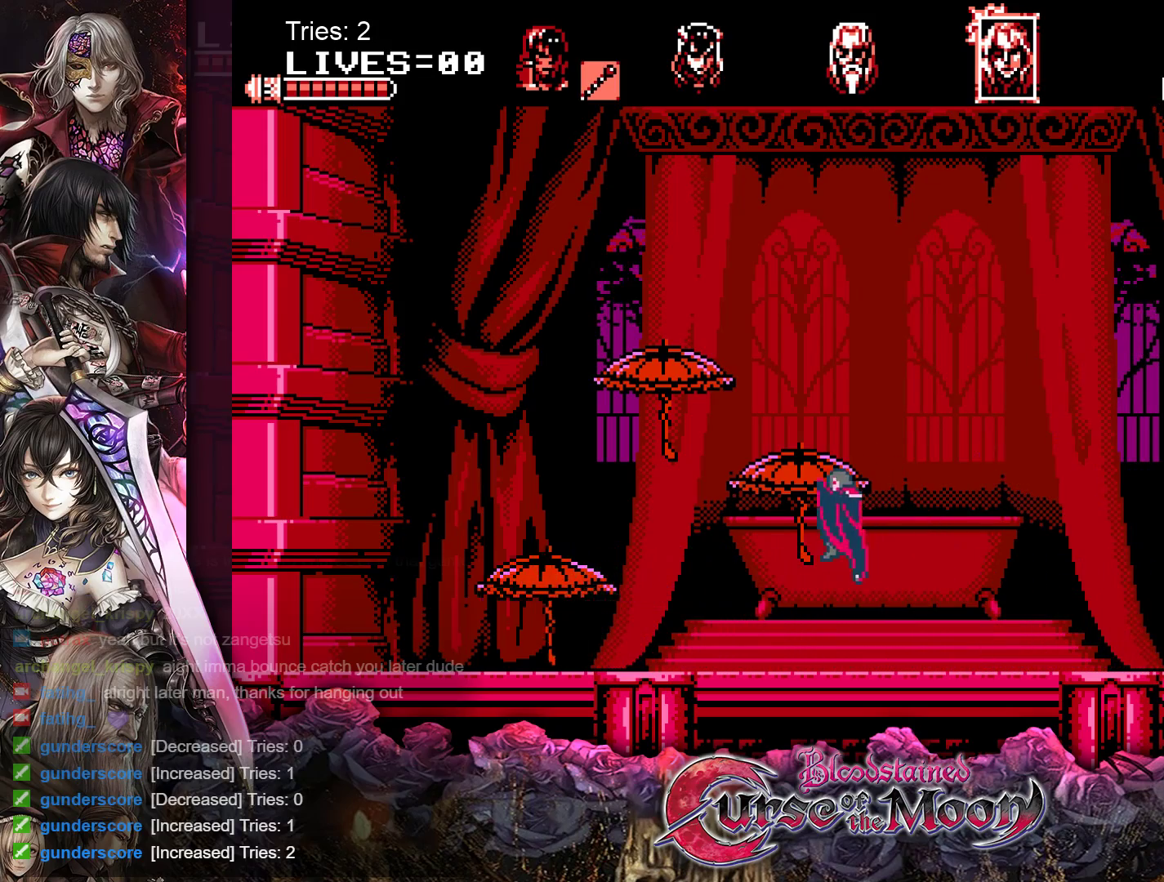
{"buttons": ["DPAD_RIGHT"], "events": [[17, "Y", "up"], [383, "DPAD_LEFT", "up"], [467, "DPAD_RIGHT", "down"]]}
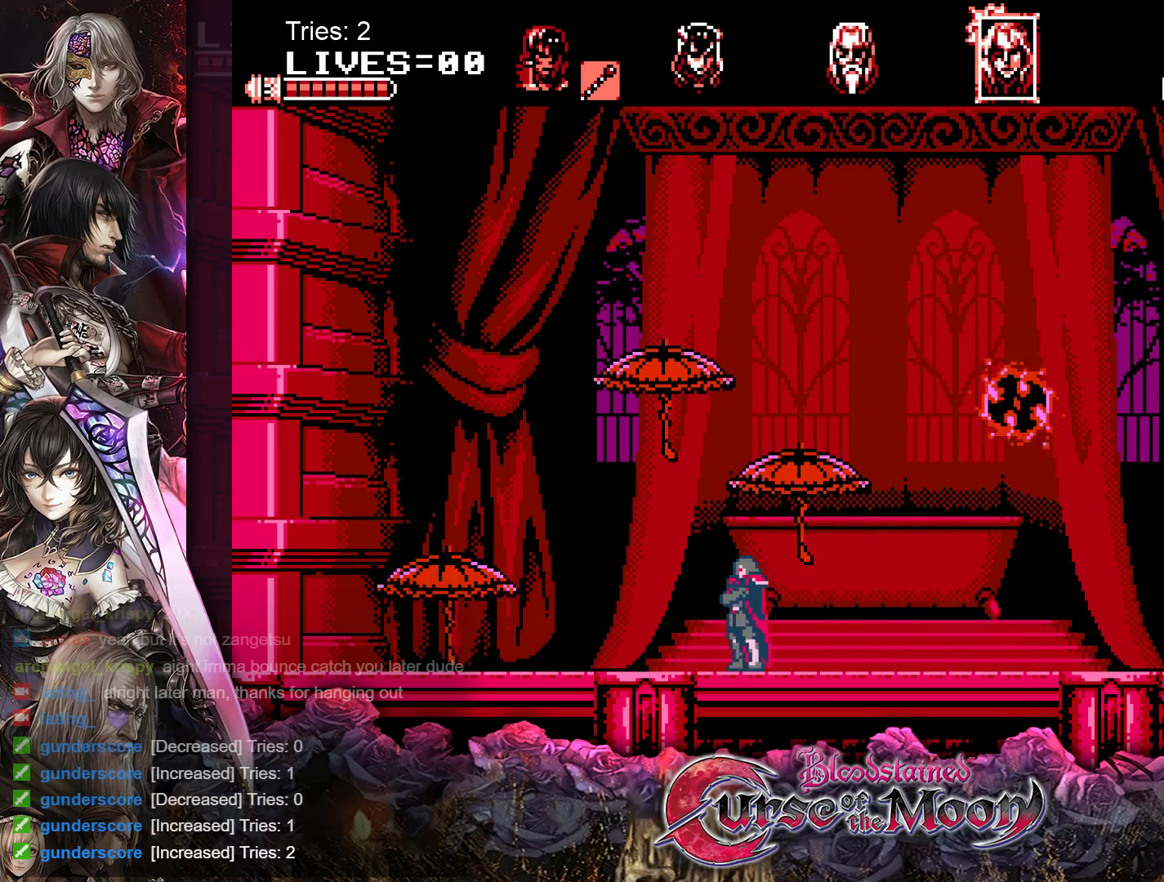
{"buttons": ["DPAD_LEFT"], "events": [[50, "Y", "down"], [117, "DPAD_RIGHT", "up"], [217, "Y", "up"], [483, "DPAD_LEFT", "down"]]}
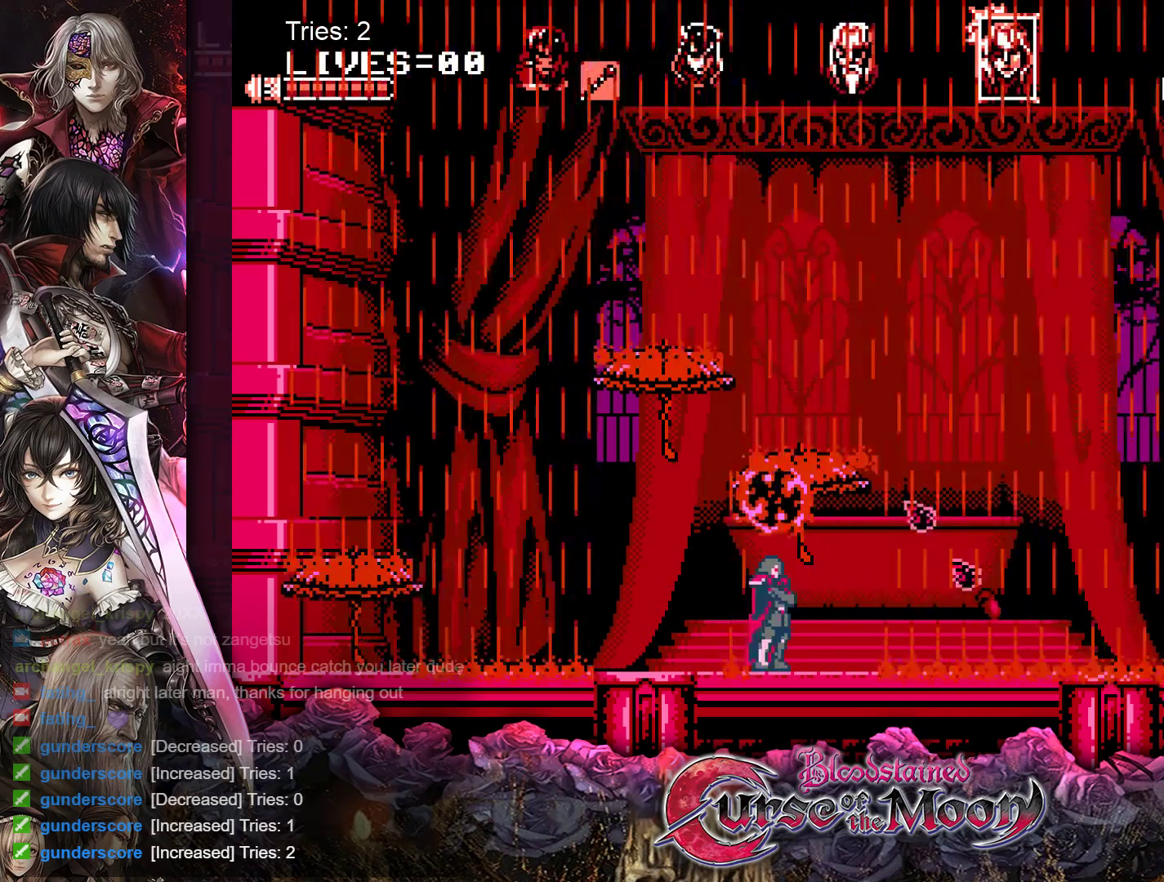
{"buttons": [], "events": [[217, "Y", "down"], [233, "DPAD_LEFT", "up"], [367, "Y", "up"]]}
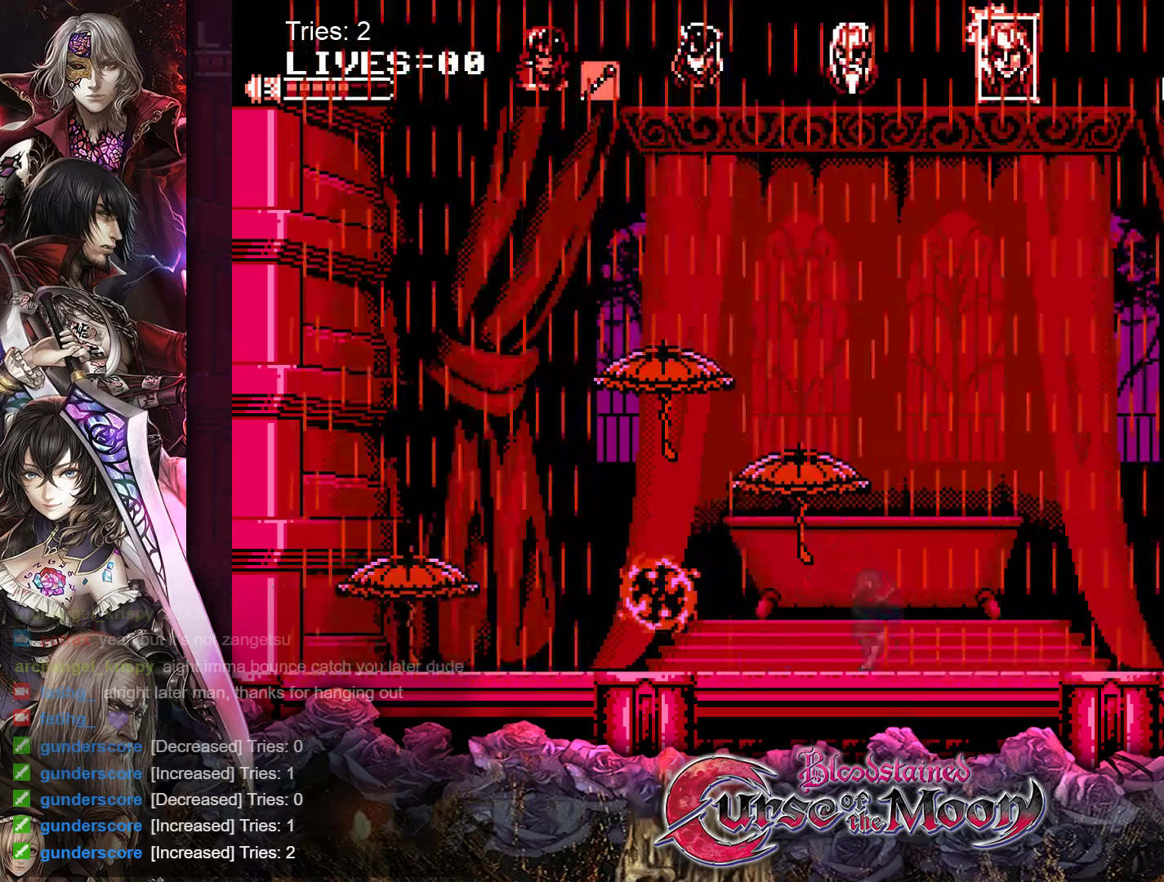
{"buttons": ["DPAD_LEFT"], "events": [[33, "DPAD_LEFT", "down"], [167, "Y", "down"], [233, "DPAD_LEFT", "up"], [317, "Y", "up"], [500, "DPAD_LEFT", "down"]]}
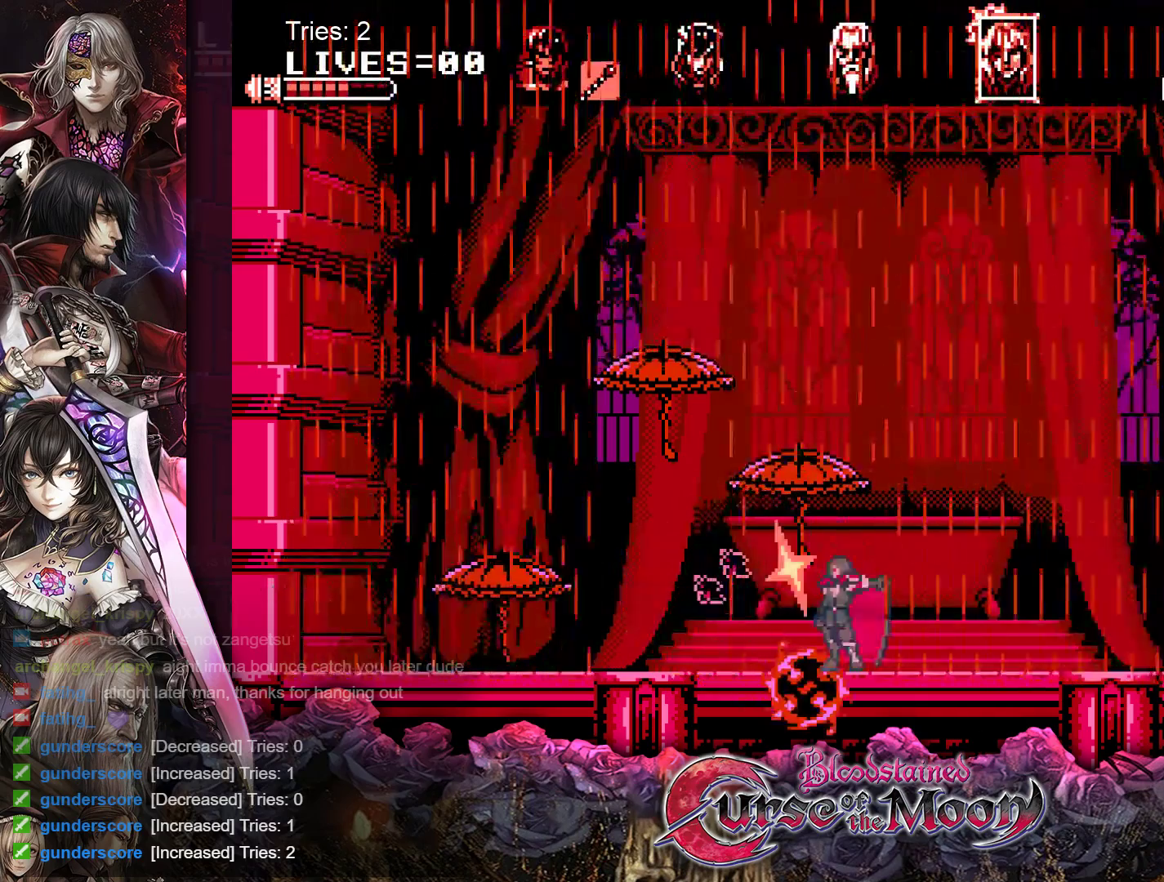
{"buttons": ["DPAD_RIGHT"], "events": [[333, "DPAD_LEFT", "up"], [450, "DPAD_RIGHT", "down"]]}
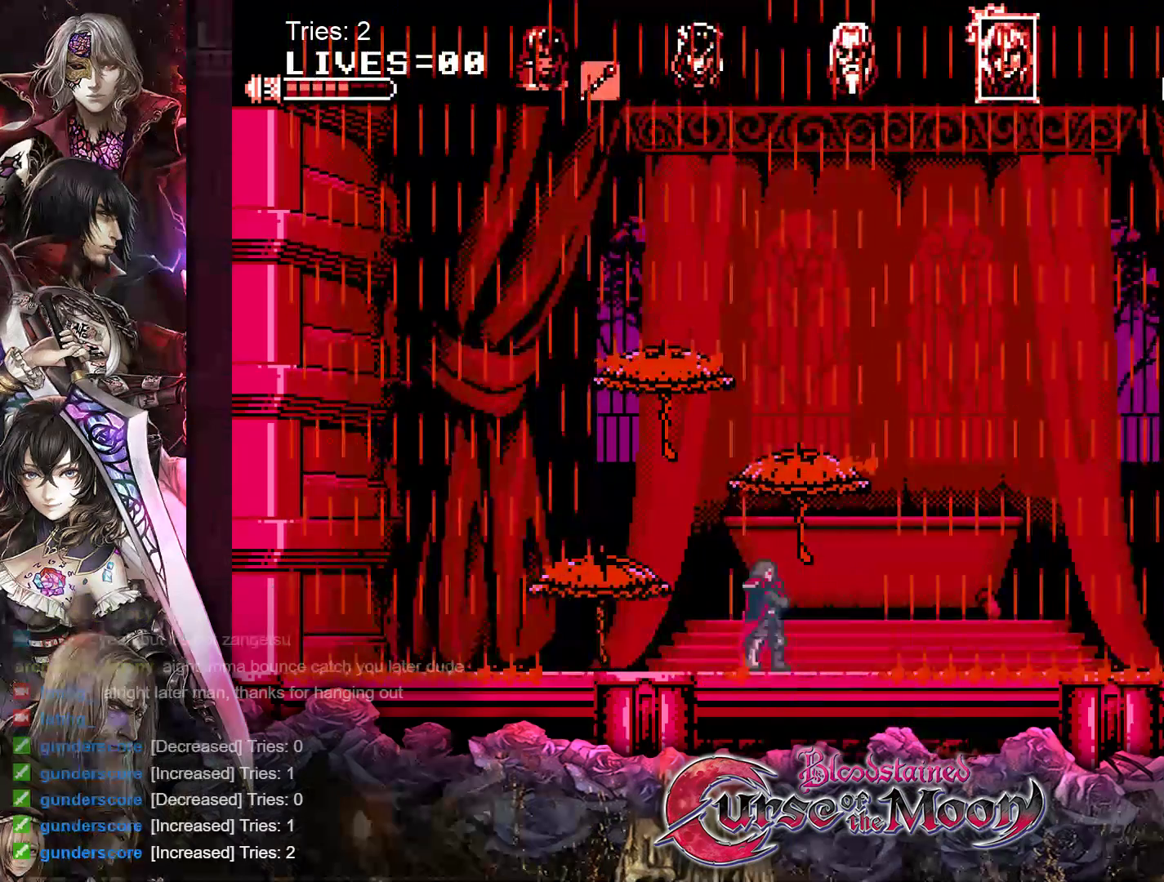
{"buttons": [], "events": [[100, "DPAD_RIGHT", "up"], [250, "Y", "down"], [417, "Y", "up"]]}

#####

Please set down the whole listing exactly, apart from the pictures.

• EXERCISE OUTPUT
{"buttons": ["DPAD_RIGHT"], "events": [[17, "Y", "up"], [383, "DPAD_LEFT", "up"], [467, "DPAD_RIGHT", "down"]]}
{"buttons": ["DPAD_LEFT"], "events": [[50, "Y", "down"], [117, "DPAD_RIGHT", "up"], [217, "Y", "up"], [483, "DPAD_LEFT", "down"]]}
{"buttons": [], "events": [[217, "Y", "down"], [233, "DPAD_LEFT", "up"], [367, "Y", "up"]]}
{"buttons": ["DPAD_LEFT"], "events": [[33, "DPAD_LEFT", "down"], [167, "Y", "down"], [233, "DPAD_LEFT", "up"], [317, "Y", "up"], [500, "DPAD_LEFT", "down"]]}
{"buttons": ["DPAD_RIGHT"], "events": [[333, "DPAD_LEFT", "up"], [450, "DPAD_RIGHT", "down"]]}
{"buttons": [], "events": [[100, "DPAD_RIGHT", "up"], [250, "Y", "down"], [417, "Y", "up"]]}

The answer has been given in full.